La manageuse (M) a la charge des quatre équipes qu’elle a constituées depuis qu’elle a pris le poste, il y a neuf mois. Son coaching, elle l’a accepté de bon cœur, lorsqu’il lui a été proposé par son N+1. L’occasion pour elle de prendre confiance en elle pour la prise de fonction sur un périmètre plus conséquent que précédemment. Le courant passe bien avec son coach (C)
M : Je suis contente car mes équipes sont maintenant toutes en place. Les collaborateurs sont motivés.
C : Tout va bien, alors !
M : Oui ! Enfin, maintenant, il faut structurer le travail de tout ce monde-là. Ce n’est pas la partie que je préfère, mais bon, il faut le faire….
C : Qu’est-ce qui pose souci pour vous ?
M : J’aime pas prendre la parole devant un groupe. Je ne suis à l’aise qu’en individuel.

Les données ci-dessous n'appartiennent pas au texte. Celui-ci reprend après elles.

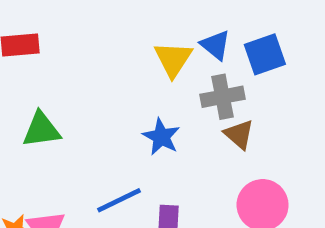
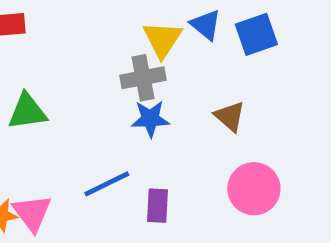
gray cross: (223, 97) -> (143, 78), moved
blue star: (161, 137) -> (150, 119), turned -30

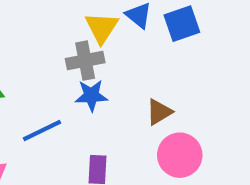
brown triangle: (230, 116) -> (159, 112), moved, turned 48
blue line: (107, 184) -> (42, 130), moved

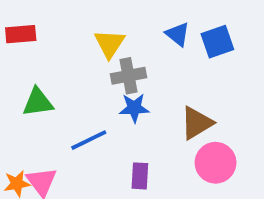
yellow triangle: (102, 28) -> (110, 44), moved
brown triangle: (159, 112) -> (197, 123), size x1.4

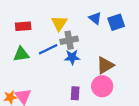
red rectangle: (21, 34) -> (23, 26), moved
blue line: (89, 140) -> (48, 49), moved
pink circle: (216, 163) -> (102, 86), moved

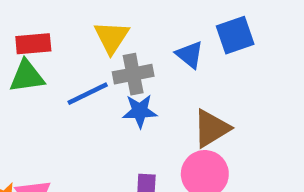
blue triangle: (95, 18) -> (190, 55), moved
green triangle: (21, 54) -> (27, 76), moved

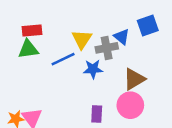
yellow triangle: (111, 37) -> (82, 39), moved
gray cross: (133, 74) -> (107, 48), moved

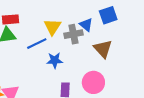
blue star: (93, 69) -> (55, 60), moved
brown triangle: (134, 79) -> (103, 49), moved, turned -42

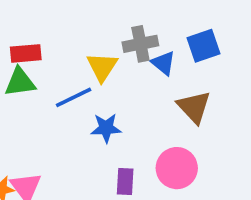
gray cross: (73, 34) -> (140, 44), moved

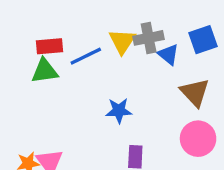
yellow triangle: (102, 67) -> (122, 41), moved
blue line: (74, 97) -> (86, 56), moved
pink circle: (177, 168) -> (198, 139), moved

C : Vous n’aimez pas ou vous n’êtes pas à l’aise ?
M : Ben … Je ne suis pas à l’aise donc je n’aime pas… Enfin je crois…
C : Hmmm ! Quand vous dites que vous n’êtes pas à l’aise, ça veut dire quoi ?
M : Bonne question… Euh … Ce doit être parce que je suis assez lente… et quand ils sont nombreux… je dois perdre mes moyens…
C : Vous en êtes certaine ?
M : Ben oui, je crois.
C : C’est ça : vous croyez avec votre cerveau. Mais vous ne sentez pas au fond de vous. Laissez venir vos sensations…
M : … Laisser venir les sensations… (elle ferme les yeux)
En fait, je crains que les gens s’impatientent.
C : C’est déjà arrivé ?
M : Je crois…
C : Laissez vos croyances de côté… C’est déjà arrivé ?
M : … Une fois, une personne a bâillé et soupiré… Même plusieurs fois…
C : Et vous avez pris cela pour de l’impatience ?
M : Ben oui ! Quoi d’autre ?
C : Je ne sais pas. Elle était peut-être fatiguée de sa journée, ou pas intéressée par le sujet, ou autre chose.
M : C’est vrai ! Je n’en sais rien en fait. Mais ce qui est un fait, c’est que je mets du temps pour réfléchir.
C : OK ! Chacun son rythme, non ?
M : Oui, c’est vrai. Mais comment savoir si je me fais des idées ?
C : A votre avis ?
M : En posant la question ?! Oui, bien sûr ! Mais les gens oseront-ils la franchise ?
C : Ça vaut le coup de tenter, non ?
M : Ça vaut le coup en effet. En tout cas, je n’avais jamais pris le temps de m’interroger sur ce sujet.
C : Quel sujet ?
M : Eh bien ! Mon malaise en public !
C : Et alors ?
M : C’est comme si j’avais pris conscience de ce que je vis… inconsciemment.
C : Vous avez mis de la conscience sur l’inconscience ?
M : Oui c’est ça ! Et ça m’ouvre des perspectives. Je crois… enfin, nous en reparlerons la prochaine fois. Je vais avancer là-dessus.